RECORDED DATA -
╭──
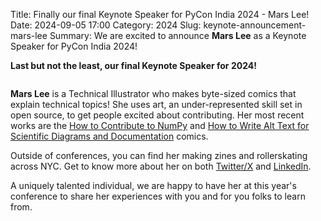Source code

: Title: Finally our final Keynote Speaker for PyCon India 2024 - Mars Lee!
Date: 2024-09-05 17:00
Category: 2024
Slug: keynote-announcement-mars-lee
Summary: We are excited to announce **Mars Lee** as a Keynote Speaker for PyCon India 2024!

**Last but not the least, our final Keynote Speaker for 2024!**

<p align="center" data-aos="fade-right"  data-aos-duration="1000">
    <img src="/blog/images/2024/keynote-mars-lee.png" alt="" class="img-fluid" style="border-radius: 10%; max-height: 200px;">
</p>

**Mars Lee** is a Technical Illustrator who makes byte-sized comics that explain technical topics! She uses art, an under-represented skill set in open source, to get people excited about contributing. Her most recent works are the [How to Contribute to NumPy](https://heyzine.com/flip-book/3e66a13901.html) and [How to Write Alt Text for Scientific Diagrams and Documentation](https://heyzine.com/flip-book/f3c7f85cdc.html) comics.

Outside of conferences, you can find her making zines and rollerskating across NYC. Get to know more about her on both [Twitter/X](https://x.com/marsbarlee) and [LinkedIn](https://www.linkedin.com/in/mars-lee/).

A uniquely talented individual, we are happy to have her at this year's conference to share her experiences with you and for you folks to learn from.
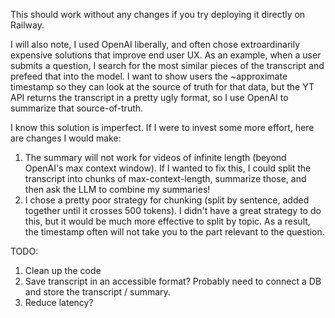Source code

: This should work without any changes if you try deploying it directly on Railway.

I will also note, I used OpenAI liberally, and often chose extroardinarily expensive solutions that improve end user UX. As an example, when a user submits a question, I search for the most similar pieces of the transcript and prefeed that into the model. I want to show users the ~approximate timestamp so they can look at the source of truth for that data, but the YT API returns the transcript in a pretty ugly format, so I use OpenAI to summarize that source-of-truth. 

I know this solution is imperfect. If I were to invest some more effort, here are changes I would make:
1. The summary will not work for videos of infinite length (beyond OpenAI's max context window). If I wanted to fix this, I could split the transcript into chunks of max-context-length, summarize those, and then ask the LLM to combine my summaries! 
2. I chose a pretty poor strategy for chunking (split by sentence, added together until it crosses 500 tokens). I didn't have a great strategy to do this, but it would be much more effective to split by topic. As a result, the timestamp often will not take you to the part relevant to the question.

TODO: 
1. Clean up the code
2. Save transcript in an accessible format? Probably need to connect a DB and store the transcript / summary.
3. Reduce latency?
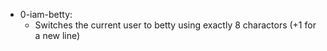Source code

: - 0-iam-betty:
	- Switches the current user to betty using exactly 8 charactors (+1 for a new line)
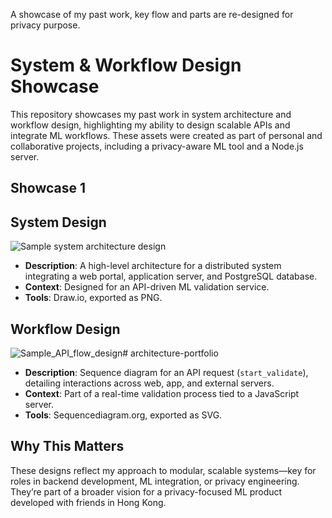 A showcase of my past work, key flow and parts are re-designed for privacy purpose. 

# System & Workflow Design Showcase

This repository showcases my past work in system architecture and workflow design, highlighting my ability to design scalable APIs and integrate ML workflows. These assets were created as part of personal and collaborative projects, including a privacy-aware ML tool and a Node.js server.

## Showcase 1

## System Design
![Sample system architecture design](https://github.com/user-attachments/assets/166e1e5b-e855-461b-9acc-ff057eb56270)

- **Description**: A high-level architecture for a distributed system integrating a web portal, application server, and PostgreSQL database.
- **Context**: Designed for an API-driven ML validation service.
- **Tools**: Draw.io, exported as PNG.

## Workflow Design
![Sample_API_flow_design](https://github.com/user-attachments/assets/9a42dd7b-d188-4f12-9b83-e0020960a071)# architecture-portfolio

- **Description**: Sequence diagram for an API request (`start_validate`), detailing interactions across web, app, and external servers.
- **Context**: Part of a real-time validation process tied to a JavaScript server.
- **Tools**: Sequencediagram.org, exported as SVG.

## Why This Matters
These designs reflect my approach to modular, scalable systems—key for roles in backend development, ML integration, or privacy engineering. They’re part of a broader vision for a privacy-focused ML product developed with friends in Hong Kong.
╰──
Above are entries with pictures among them. Write out exactly the lines from the one containing "2. Save transcript" through the one containing "# System & Workflow Design Showcase", ends included, and leave those pictures out.

EXERCISE RESULT -
2. Save transcript in an accessible format? Probably need to connect a DB and store the transcript / summary.
3. Reduce latency?
Source code

: - 0-iam-betty:
	- Switches the current user to betty using exactly 8 charactors (+1 for a new line)
 A showcase of my past work, key flow and parts are re-designed for privacy purpose. 

# System & Workflow Design Showcase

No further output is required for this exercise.